Segment Start: Text provided
Re: [PATCH 13/17] net: stmmac: Implement NAPI for TX

2017-02-03 Thread Corentin Labbe
On Fri, Feb 03, 2017 at 10:15:30AM -0500, David Miller wrote:
> From: Corentin Labbe 
> Date: Fri, 3 Feb 2017 14:41:45 +0100
> 
> > On Tue, Jan 31, 2017 at 11:12:25PM -0500, David Miller wrote:
> >> From: Corentin Labbe 
> >> Date: Tue, 31 Jan 2017 10:11:48 +0100
> >> 
> >> > The stmmac driver run TX completion under NAPI but without checking
> >> > the work done by the TX completion function.
> >> 
> >> The current behavior is correct and completely intentional.
> >> 
> >> A driver should _never_ account TX work to the NAPI poll budget.
> >> 
> >> This is because TX liberation is orders of magnitude cheaper than
> >> receiving a packet, and such SKB freeing makes more SKBs available
> >> for RX processing.
> >> 
> >> Therefore, TX work should never count against the NAPI budget.
> >> 
> >> Please do not fix something which is not broken.
> > 
> > So at least the documentation I read must be fixed 
> > (https://wiki.linuxfoundation.org/networking/napi)
> 
> We have no control over nor care about what the Linux Foundation writes
> about the Linux networking code.
> 
> Complain to them and please do not bother us about it.
> 
> Thank you.

Sorry, this was not to bother you.

Could you give me your opinion on the other question of the mail ? (just copied 
below)
Segment End: Text provided
Segment Start: Recorded data
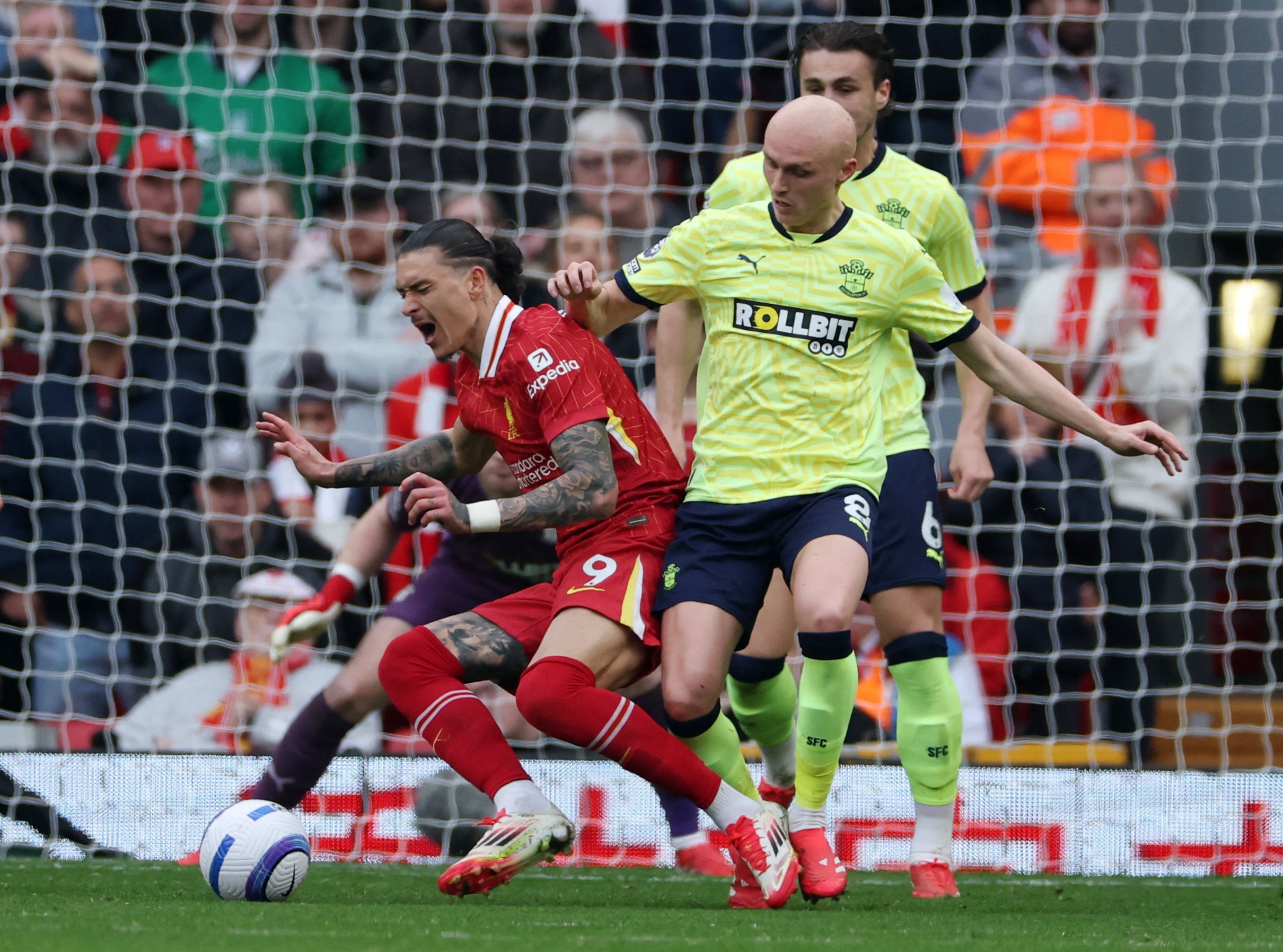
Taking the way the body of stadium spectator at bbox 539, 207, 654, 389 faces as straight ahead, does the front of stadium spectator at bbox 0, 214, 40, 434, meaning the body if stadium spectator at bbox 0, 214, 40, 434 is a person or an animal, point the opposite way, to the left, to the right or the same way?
the same way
Segment End: Recorded data
• **Work to be completed**: Write the next part of the mailing-list thread on NAPI for TX in the stmmac driver, picking up after its last line. The listing plays no part here.

• **Written answer**:
So perhaps the best way is to do like intel igb/ixgbe, keeping under NAPI until 
the stmmac_tx_clean function said that it finished handling the queue (with a 
distinct TX budget)?

Thanks
Regards


Re: [PATCH 13/17] net: stmmac: Implement NAPI for TX

2017-02-03 Thread David Miller
From: Corentin Labbe 
Date: Fri, 3 Feb 2017 14:41:45 +0100

> On Tue, Jan 31, 2017 at 11:12:25PM -0500, David Miller wrote:
>> From: Corentin Labbe 
>> Date: Tue, 31 Jan 2017 10:11:48 +0100
>> 
>> > The stmmac driver run TX completion under NAPI but without checking
>> > the work done by the TX completion function.
>> 
>> The current behavior is correct and completely intentional.
>> 
>> A driver should _never_ account TX work to the NAPI poll budget.
>> 
>> This is because TX liberation is orders of magnitude cheaper than
>> receiving a packet, and such SKB freeing makes more SKBs available
>> for RX processing.
>> 
>> Therefore, TX work should never count against the NAPI budget.
>> 
>> Please do not fix something which is not broken.
> 
> So at least the documentation I read must be fixed 
> (https://wiki.linuxfoundation.org/networking/napi)

We have no control over nor care about what the Linux Foundation writes
about the Linux networking code.

Complain to them and please do not bother us about it.

Thank you.


Re: [PATCH 13/17] net: stmmac: Implement NAPI for TX

2017-02-03 Thread Corentin Labbe
On Tue, Jan 31, 2017 at 11:12:25PM -0500, David Miller wrote:
> From: Corentin Labbe 
> Date: Tue, 31 Jan 2017 10:11:48 +0100
> 
> > The stmmac driver run TX completion under NAPI but without checking
> > the work done by the TX completion function.
> 
> The current behavior is correct and completely intentional.
> 
> A driver should _never_ account TX work to the NAPI poll budget.
> 
> This is because TX liberation is orders of magnitude cheaper than
> receiving a packet, and such SKB freeing makes more SKBs available
> for RX processing.
> 
> Therefore, TX work should never count against the NAPI budget.
> 
> Please do not fix something which is not broken.

So at least the documentation I read must be fixed 
(https://wiki.linuxfoundation.org/networking/napi)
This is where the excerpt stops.